For cultural organizations, committing to diversity and inclusion requires a willingness to put some things at risk. The reaction of funders, audiences, and public opinion may cause backlash and impact revenue. Staff and board may be challenged. Missions may be questioned.
The fundamental question is: How much are we willing to risk to lead by example and make lasting change around diversity and inclusion?
Last week, at Please Touch Museum (PTM), that question was front and center for us when we received some pushback to our scheduled programming for Pride Month.
We believe that PTM should embrace all communities and create programming and experiences that reflect the diversity of the children and families we welcome. That's exactly why we hosted a Pride Family Festival this weekend, which included collaborative art projects, mural painting and Drag Queen Storytime.
The program announcement prompted some negative responses, especially on Facebook where people wrote things such as "inappropriate to subject children of these ages to things like this."
PTM's decision on Pride was never in doubt.
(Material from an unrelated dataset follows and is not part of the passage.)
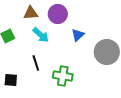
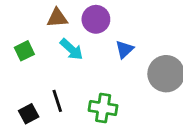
black line: (36, 63) -> (57, 101), moved
black square: (11, 80) -> (29, 114), turned -32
We created the program specifically for children and families. We knew there was potential for negative reactions. We worked with leaders in the LGBTQ community on outreach strategies and messaging. We trained staff and kept the board informed on the plans.
The Philadelphia region is deeply diverse. At PTM, we believe that cultural institutions can help build bridges between communities through inclusive programming. Our families and communities reflect a broad array of ethnicities, religions, and gender identification and sexual orientations. There are individuals and families dealing with physical and emotional disabilities, and others impacted by disparities in education, and social and economic status.
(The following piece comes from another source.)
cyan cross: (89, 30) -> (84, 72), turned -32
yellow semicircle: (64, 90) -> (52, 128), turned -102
At PTM, this weekend's Pride events were only the latest programming designed to create community. In 2016, we expanded our investment to engage diverse communities with programs like Juneteenth, Holi, Sukkot, Kwanza, and others. Last fall we hosted events for Coming Out Week. The Cultural Alliance has called on the arts and culture sector to action on diversity, equity and inclusion. But they caution: "Real change only happens when a community comes together around common values. Organizations, artists, funders and audiences must all be involved, each contributing in ways small and large to the movement." We try to live that daily.
In the end, we may have lost some members and we may have sacrificed revenue, but at no time did we consider canceling the program. We held fast in our commitment to create a day that children and families would experience with joy and openness. More than 1,600 visitors participated in Pride.
The essence of the day was captured in a comment from a husband and wife: "We thought it would be a great way to introduce our daughter to her first Pride event. We want her to grow up experiencing different ways to express herself and to see it as normal, to be proud of who she is and to accept and love other people the way they are."
The impact of Pride on board and staff was my "aha" moment. They are inspired, and believe we did something remarkable. They have a greater sense of purpose about our work. On balance the risks of lost revenue and some negative press was no match for the rewards. A community that feels accepted and valued and an organization that is energized for the next challenge may be the ultimate statement of what diversity and inclusion can really achieve.